Switzerland is a famous offshore tax haven, renowned for its banking secrecy - but its status has been eroded and now it is having to transform itself to protect its economy.
Ever since the American tax authorities began a concerted crackdown on US citizens’ banking activities abroad in an effort to bring all wealth back onshore, heavy emphasis has been placed on Switzerland sorting itself out as a tax haven! Traditionally the one place in the world where everyone knows that banking secrecy is assured, Switzerland has inadvertently developed itself a negative reputation for facilitating tax avoidance.
UBS was the first bank to be accused of assisting clients to avoid tax - by the Americans. And since then, other institutions have been investigated, targeted and accused of enabling the non-tax compliant activity of clients. Employees of Swiss banks have allegedly sold off secrets about account holders, and now the German and French authorities are sifting through the records they’ve acquired looking for proof that some of their citizens have been using Swiss banks to evade and avoid tax.
However, significant change is now afoot in Switzerland, with one commentator stating: “We are in the midst of a transformational period both culturally and operationally. Tax-compliant wealth management will become the product in Switzerland, not bank secrecy and a tax haven.” So why is Switzerland cleaning up its tax haven status? Because it has to or because it can see the benefits of doing so?
There are those who are convinced that Switzerland has no choice but to bring about massive reform - after all, it has been hit from multiple angles by multiple authorities and bodies from multiple nations all accusing it of allowing non-tax compliant behaviour. Such a global and sustained attack cannot be ignored because it erodes the legitimacy of Switzerland as a place to do business and undermines the nation’s entire economy. So, perhaps it is a case that Switzerland has to clean up its act?
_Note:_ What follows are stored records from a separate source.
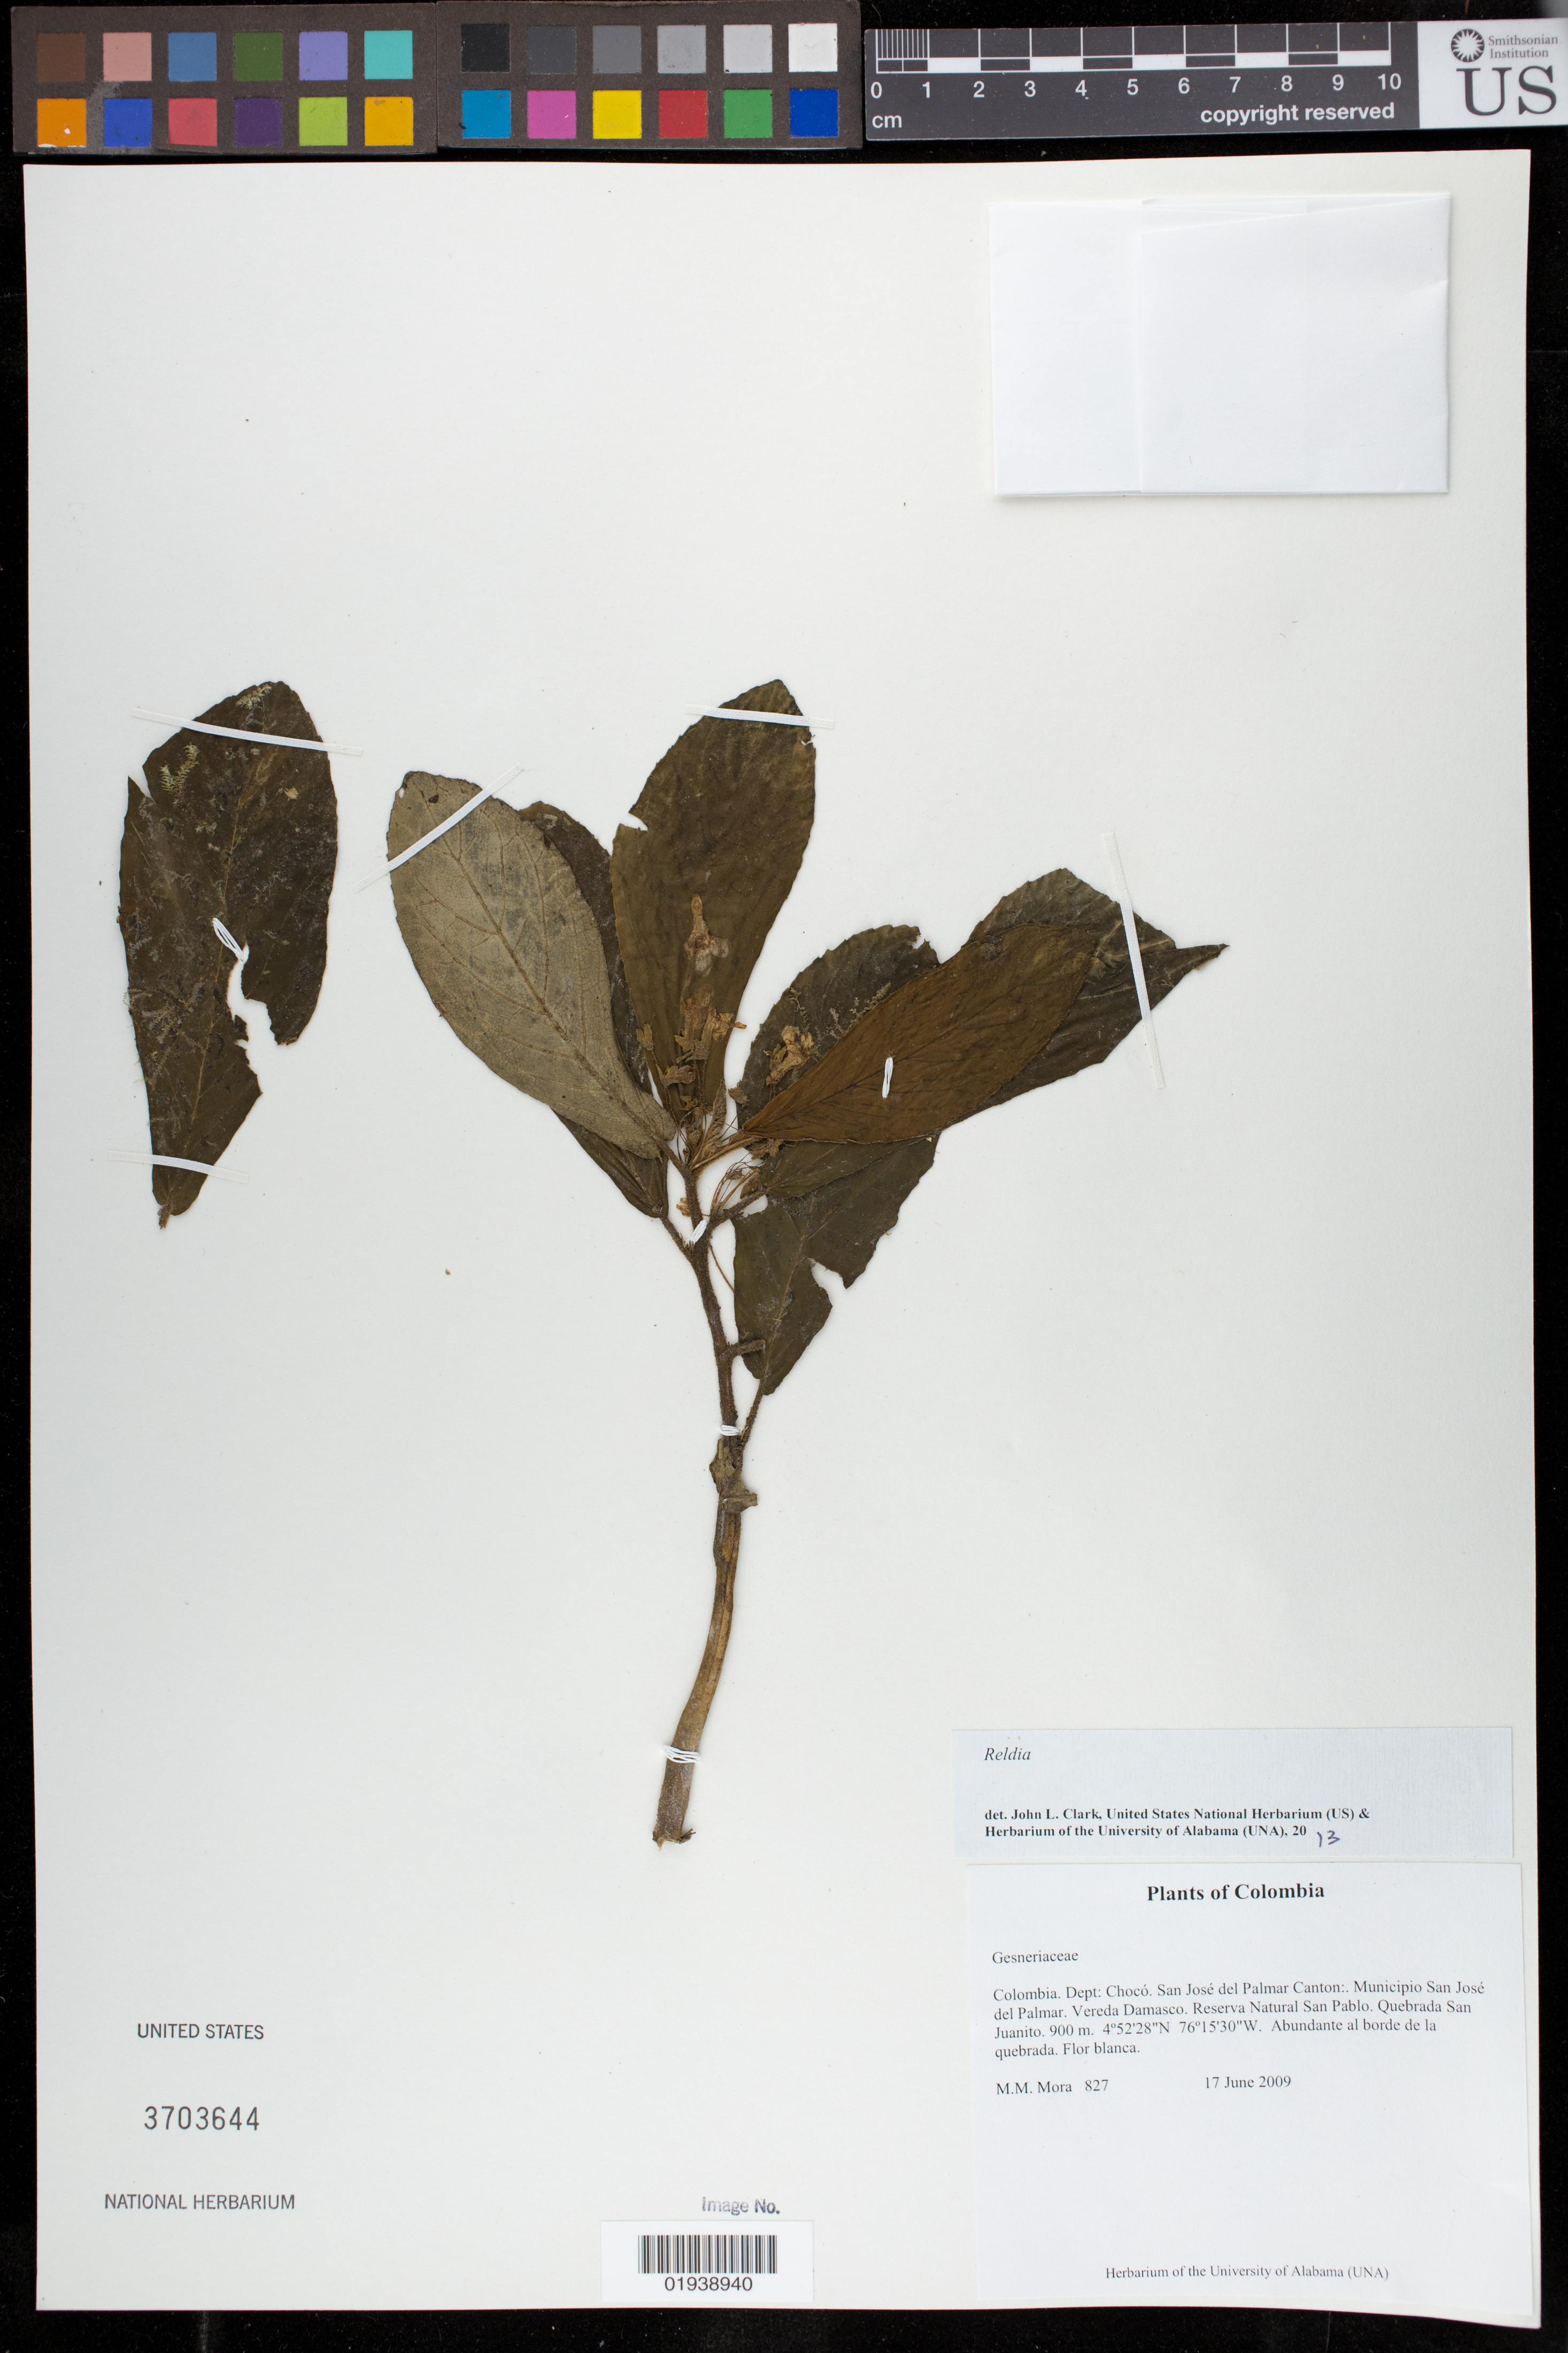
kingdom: Plantae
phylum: Tracheophyta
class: Magnoliopsida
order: Lamiales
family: Gesneriaceae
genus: Reldia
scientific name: Reldia sp.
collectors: M. M. Mora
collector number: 827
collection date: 2009-06-17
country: Colombia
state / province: Chocó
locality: San Jose del Palmar Canton. Municipio San Jose del Palmar. Vereda Damasco. Reserva Natural San Pablo. Quebrada San Juanito.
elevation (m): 900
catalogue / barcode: US 3703644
However, if you speak to those within the banks, they state that they are the ones taking the initiatives, and that they are tired of waiting for formal legislation to be created and brought in to regulate their behaviour. UBS is apparently forging the way when it comes to foreign tax compliance - despite the fact it has resulted in the bank losing some clients and some significant financial deposits. In explaining why the bank is taking the lead, Markus Diethelm the bank’s general counsel stated: “We have to act and cannot just wait for a political solution.”
Therefore, conceivably, the reason why Switzerland is cleaning up its act is in part because so much damage has been done to its reputation that changes are required, and in part because the changes can and will have a positive effect on the nation’s business and economic environment. The world needs a centre for tax compliant wealth management expertise - the world does not need the stress of another ‘dodgy’ tax haven.
Switzerland may have been backed into a corner and forced to make these choices and these changes - but the fact that banks are now pushing hard on the ‘know your customer’ due diligence front and working together to create legislation harmonisation is positive. Whilst banking secrecy is still high on the agenda of the institutions within Switzerland, they want to extend this right only to those clients who can prove that they are tax compliant.
It has certainly not been the path of least resistance for the jurisdiction to take - proven by the fact that UBS alone has witnessed clients withdrawing hundreds of billions of Swiss francs and taking their business elsewhere. However, if Switzerland wants to retain its status as a neutral global financial and business powerhouse, it needs to have develop this far ‘cleaner’ reputation.